QUESTÕES DE ESTUDO:
1: Responda às perguntas abaixo com base no trecho sobre a arte de Colan.
(a) Quais dois desenhistas são citados por fazerem figuras humanas e expressões faciais caricatas?
(b) Quem são os dois principais colaboradores de Colan nessas histórias?
(c) Qual é, com frequência, a motivação dos vilões?
2: Reproduza palavra por palavra a parte do trecho sobre a arte de Colan que começa com "Perceba como a" e vai até "forças da natureza.".

A resposta curta é SENDO MUITO MESTRE. A longa: com uma proposta estética que
dava para uma versão turbinada da espetacularidade que você espera de uma
aventura de super-heróis uma CASCA realista.
Essa proposta
escorre de todos os elementos do gibi. De cara, pode ser percebida nos próprios
desenhos de Colan. O seu traço tem um quê realista: as figuras humanas e as
expressões faciais não são caricatas como as de Steve Ditko e Jack Kirby, a
iluminação não atende [apenas] à necessidade dramática, existe uma preocupação
com a textura e o caimento das roupas [perceba que os tecidos tem dobras e
sombras e se comportam, bom, como tecidos], as armas, os carros e os prédios,
foram desenhados com o aparente auxílio de referências fotográficas, etc.
Ao mesmo tempo, a maioria dos quadrinhos [especialmente nas
cenas de ação] tem algum elemento em primeiríssimo plano, muitas vezes uma mão
ou um pé, em uma perspectiva forçada que distorce a anatomia dos personagens. Cenas
comuns tem o seu ritmo subitamente acelerado, o enquadramento favorece ângulos
inusitados e inclinados e a composição de página é irregular [ainda que, com o
passar do tempo, se torne mais repetitiva e os quadrinhos passem a ter quase
sempre ângulos retos]. A armadura do Homem de Ferro tem plugues e medidores que
parecem os de uma máquina de verdade -- só que feita de borracha:
| FUNK DO HOMEM DE LATA | 
Compare, por exemplo, esses dois quadrinhos, um de Giacoia e
outro de Jack Abel [os dois principais colaboradores de Colan nessas histórias].
Perceba como a arte-final de Abel [à esquerda] é muito mais detalhista, hachurada e completa [e o resultado, mais estático], enquanto que, no quadrinho de Giacoia, o Homem de Titânio quase desaparece por trás das linhas de impacto:
Esse realismo espetacular também pode ser visto na trama.
Estruturalmente analisadas, as histórias desenhadas por Colan são quase
idênticas: surge um vilão, o Homem de Ferro tem que derrotá-lo. É uma aventura
heroica reduzida à sua essência: o confronto se justifica quase que por si só,
a motivação dos vilões é anedótica [com freqüência, vingança por uma derrota
anterior] e eles são apresentados quase que como forças da natureza.

Imagens de gráficos renderizadas:
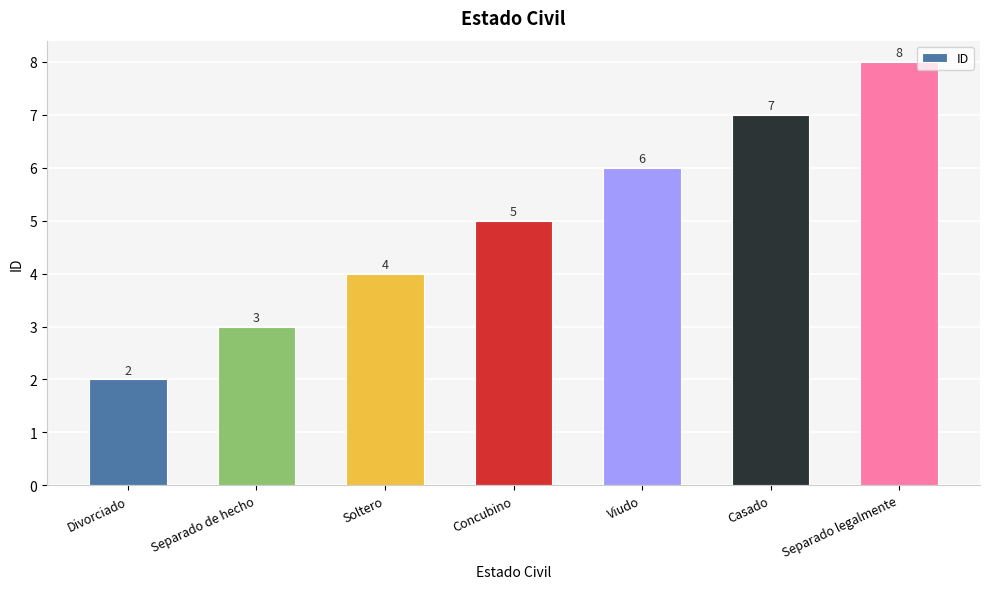

What is the value of the 1st bar from the left?

2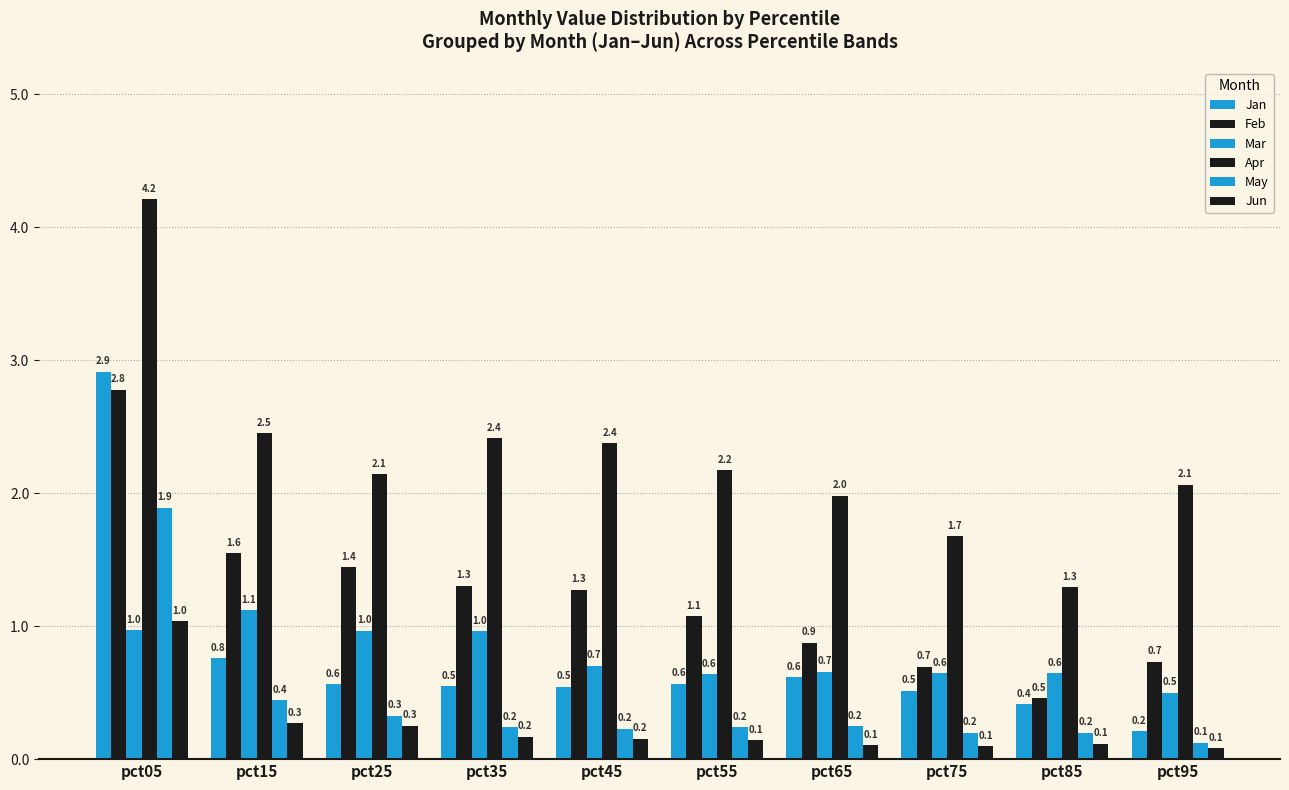

Rank the series by their maximum value, from lowest to highest.

Jun, Mar, May, Feb, Jan, Apr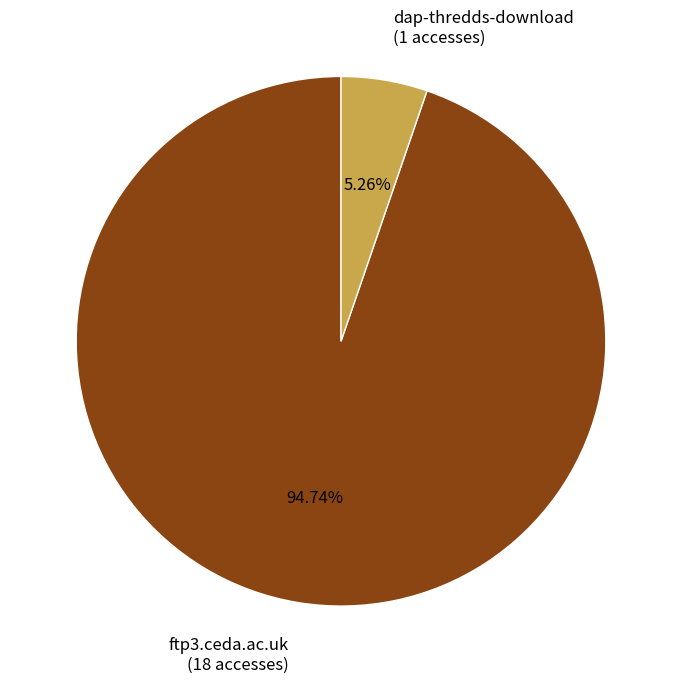

Which category has the biggest portion of the pie?

ftp3.ceda.ac.uk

LISTA DE RESPOSTAS:
1:
(a) Steve Ditko e Jack Kirby.
(b) Giacoia e Jack Abel.
(c) Vingança por uma derrota anterior.

2:
Perceba como a arte-final de Abel [à esquerda] é muito mais detalhista, hachurada e completa [e o resultado, mais estático], enquanto que, no quadrinho de Giacoia, o Homem de Titânio quase desaparece por trás das linhas de impacto:
Esse realismo espetacular também pode ser visto na trama.
Estruturalmente analisadas, as histórias desenhadas por Colan são quase
idênticas: surge um vilão, o Homem de Ferro tem que derrotá-lo. É uma aventura
heroica reduzida à sua essência: o confronto se justifica quase que por si só,
a motivação dos vilões é anedótica [com freqüência, vingança por uma derrota
anterior] e eles são apresentados quase que como forças da natureza.